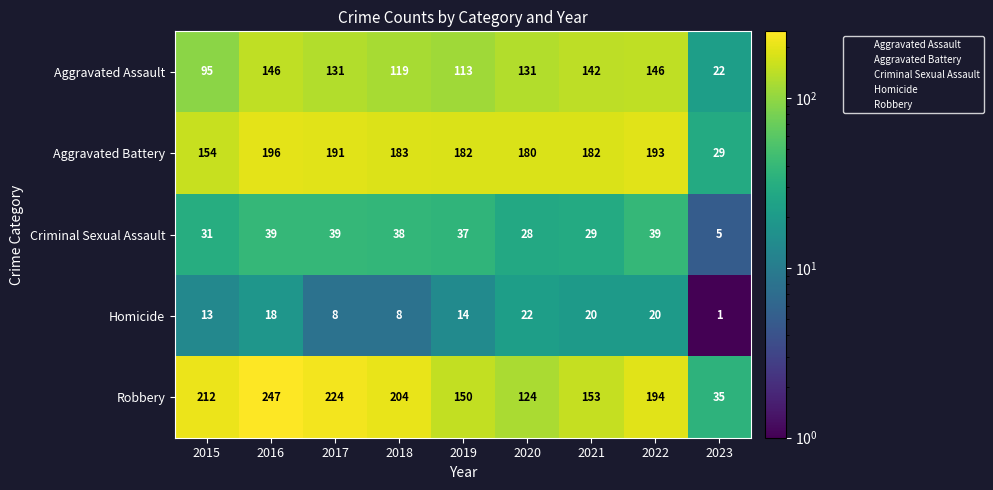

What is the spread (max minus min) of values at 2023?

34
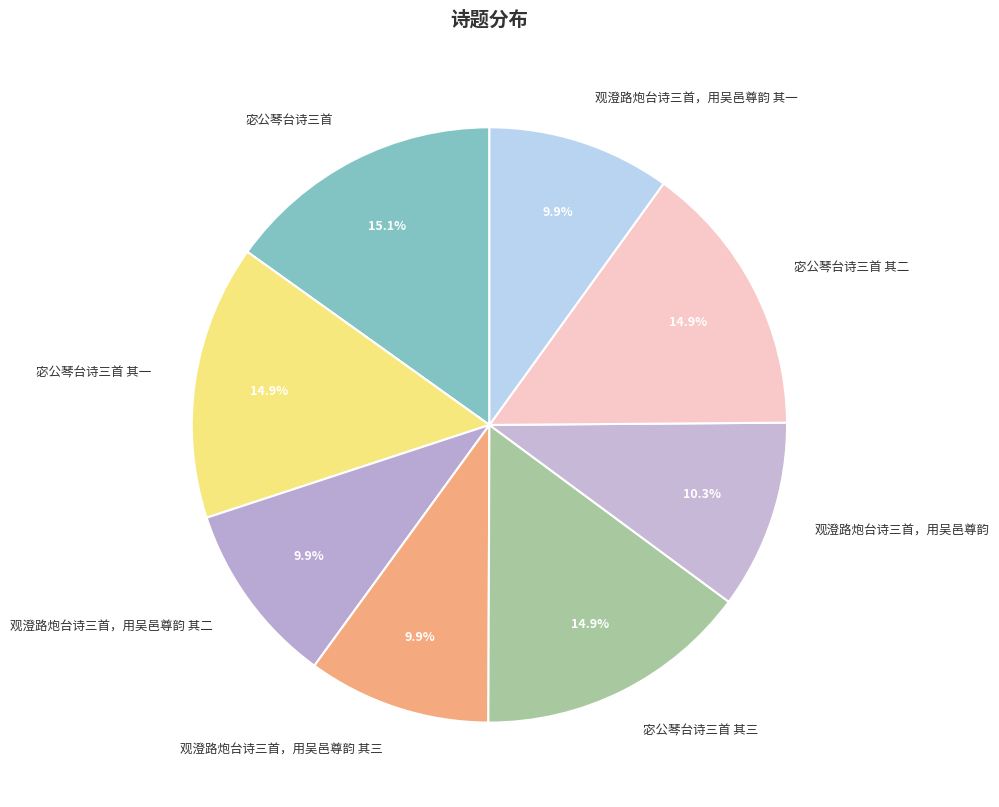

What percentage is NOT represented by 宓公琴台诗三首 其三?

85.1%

• • • • • • •

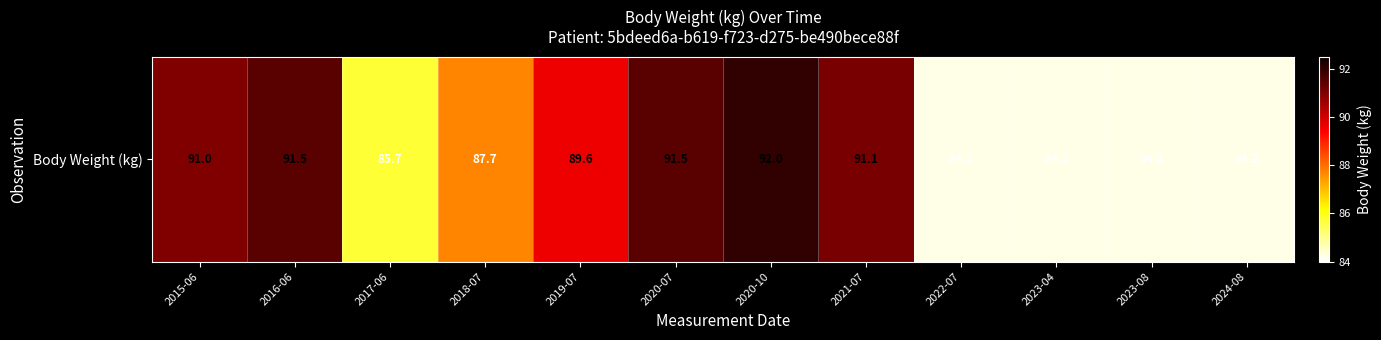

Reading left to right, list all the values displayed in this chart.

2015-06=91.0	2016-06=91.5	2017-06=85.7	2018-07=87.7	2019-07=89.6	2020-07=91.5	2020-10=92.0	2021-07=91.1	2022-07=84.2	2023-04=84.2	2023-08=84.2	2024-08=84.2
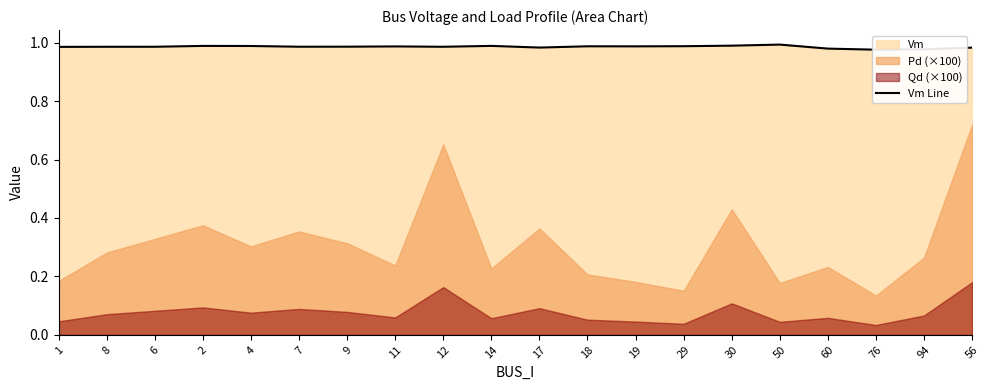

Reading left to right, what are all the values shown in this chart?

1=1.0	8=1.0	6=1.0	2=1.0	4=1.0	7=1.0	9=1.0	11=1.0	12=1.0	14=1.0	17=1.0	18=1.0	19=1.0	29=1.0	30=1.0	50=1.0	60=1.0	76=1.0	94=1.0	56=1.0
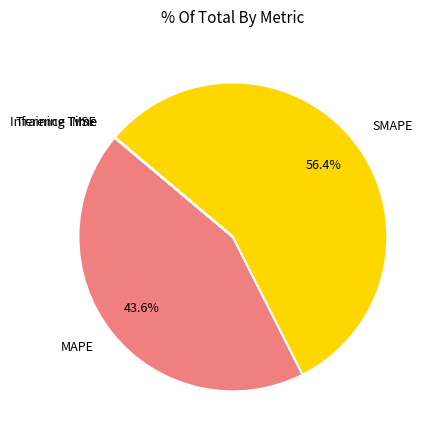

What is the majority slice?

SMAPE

• • • • • • •

What you have to do:
From the records above, pick out and copy each line that contains the word "chart".

Response below:
Reading left to right, list all the values displayed in this chart.
Reading left to right, what are all the values shown in this chart?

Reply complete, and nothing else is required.